The program, beginning in September 2022, will see CBU sponsor five seats at Dalhousie’s Faculty of Medicine MD Program for qualified rural Nova Scotian applicants including Cape Breton, Mi’kmaq and other Indigenous and African Nova Scotian individuals.
A focus on family medical care
“We are thrilled to be entering into this strategic partnership with Cape Breton University and the province of Nova Scotia,” says Dr. David Anderson, dean of Dalhousie's Faculty of Medicine. “Dalhousie is committed to training physicians that address the primary care needs of our province and ensuring that our physician graduates reflect the diverse communities we serve.”
With a shortage of family doctors in the province, creative solutions are necessary to fill in gaps.
“Health-care issues are a large part of our strategic plan, and this pilot is the first step in a number of strategic health initiatives at Cape Breton University,” says David C. Dingwall, Cape Breton University president and vice-chancellor. “Together with the Government of Nova Scotia, we are in discussions with various institutions about innovative ways to work together to provide greater health care access for rural Nova Scotians.”
The five successful students will commit to a return of service criteria including committing a focus on family medicine, and working as a family doctor in rural Nova Scotia for five years after completing their degree.
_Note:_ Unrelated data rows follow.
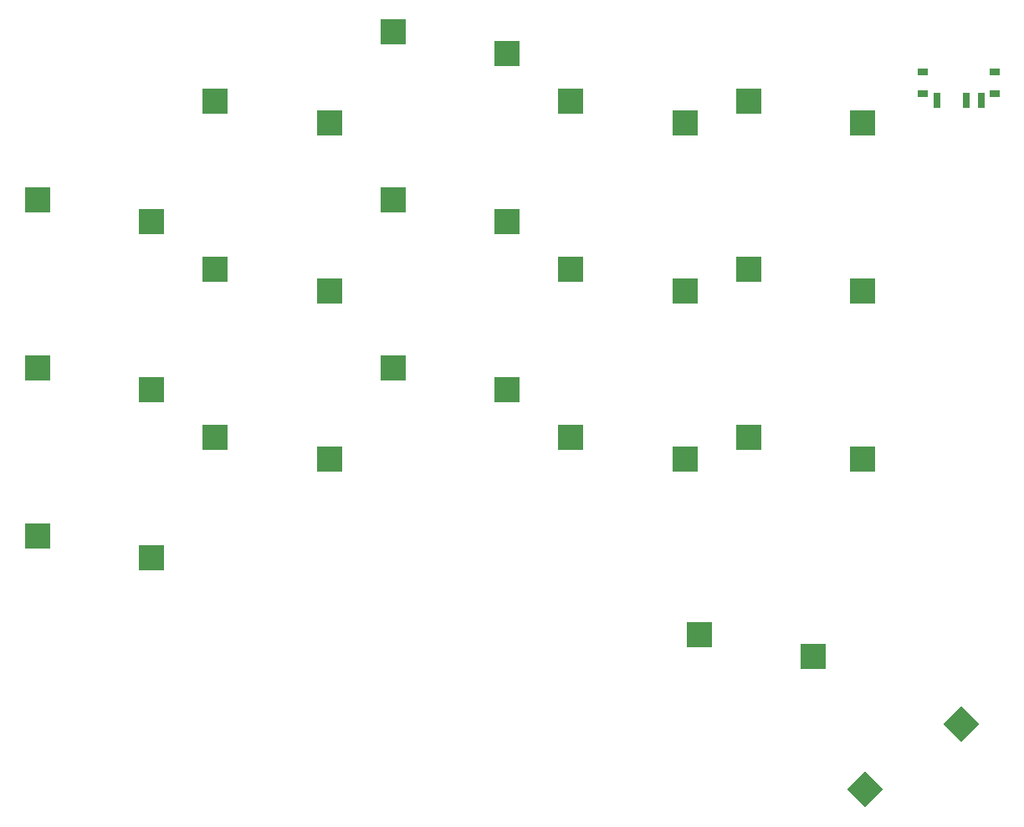
<source format=gbr>
%TF.GenerationSoftware,KiCad,Pcbnew,6.0.4*%
%TF.CreationDate,2022-04-03T20:08:53+02:00*%
%TF.ProjectId,lbd,6c62642e-6b69-4636-9164-5f7063625858,v1.0.0*%
%TF.SameCoordinates,Original*%
%TF.FileFunction,Paste,Bot*%
%TF.FilePolarity,Positive*%
%FSLAX46Y46*%
G04 Gerber Fmt 4.6, Leading zero omitted, Abs format (unit mm)*
G04 Created by KiCad (PCBNEW 6.0.4) date 2022-04-03 20:08:53*
%MOMM*%
%LPD*%
G01*
G04 APERTURE LIST*
G04 Aperture macros list*
%AMRotRect*
0 Rectangle, with rotation*
0 The origin of the aperture is its center*
0 $1 length*
0 $2 width*
0 $3 Rotation angle, in degrees counterclockwise*
0 Add horizontal line*
21,1,$1,$2,0,0,$3*%
G04 Aperture macros list end*
%ADD10R,2.600000X2.600000*%
%ADD11RotRect,2.600000X2.600000X45.000000*%
%ADD12R,1.000000X0.800000*%
%ADD13R,0.700000X1.500000*%
G04 APERTURE END LIST*
D10*
%TO.C,S13*%
X134575000Y-88900000D03*
X146125000Y-91100000D03*
%TD*%
%TO.C,S31*%
X165575000Y-115900000D03*
X177125000Y-118100000D03*
%TD*%
%TO.C,S17*%
X134575000Y-54900000D03*
X146125000Y-57100000D03*
%TD*%
D11*
%TO.C,S33*%
X182351352Y-131546357D03*
X192074070Y-124934909D03*
%TD*%
D10*
%TO.C,S3*%
X98575000Y-88900000D03*
X110125000Y-91100000D03*
%TD*%
%TO.C,S1*%
X98575000Y-105900000D03*
X110125000Y-108100000D03*
%TD*%
%TO.C,S21*%
X152575000Y-78900000D03*
X164125000Y-81100000D03*
%TD*%
%TO.C,S19*%
X152575000Y-95900000D03*
X164125000Y-98100000D03*
%TD*%
%TO.C,S29*%
X170575000Y-61900000D03*
X182125000Y-64100000D03*
%TD*%
%TO.C,S23*%
X152575000Y-61900000D03*
X164125000Y-64100000D03*
%TD*%
%TO.C,S9*%
X116575000Y-78900000D03*
X128125000Y-81100000D03*
%TD*%
%TO.C,S11*%
X116575000Y-61900000D03*
X128125000Y-64100000D03*
%TD*%
D12*
%TO.C,*%
X188200000Y-58920000D03*
X195500000Y-58920000D03*
X195500000Y-61130000D03*
X188200000Y-61130000D03*
D13*
X189600000Y-61780000D03*
X192600000Y-61780000D03*
X194100000Y-61780000D03*
%TD*%
D10*
%TO.C,S27*%
X170575000Y-78900000D03*
X182125000Y-81100000D03*
%TD*%
%TO.C,S5*%
X98575000Y-71900000D03*
X110125000Y-74100000D03*
%TD*%
%TO.C,S7*%
X116575000Y-95900000D03*
X128125000Y-98100000D03*
%TD*%
%TO.C,S25*%
X170575000Y-95900000D03*
X182125000Y-98100000D03*
%TD*%
%TO.C,S15*%
X134575000Y-71900000D03*
X146125000Y-74100000D03*
%TD*%
M02*

</source>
Students will graduate with a Doctor of Medicine from Dalhousie University with efforts to create more capacity for residencies in rural Nova Scotia.
“We need transformational change and out-of-the-box solutions to create the health-care system Nova Scotians need and deserve,” said Premier Tim Houston. “Today’s announcement is the kind of innovative partnership that will see more family doctors practising on Cape Breton Island and in rural communities, where we know they are needed.”
Cape Breton University will collaborate with Dalhousie University to select students from the Dalhousie Medical School waitlist for the 2022-23 academic year to fill these seats.
The five students selected for this program will begin their studies in September 2022.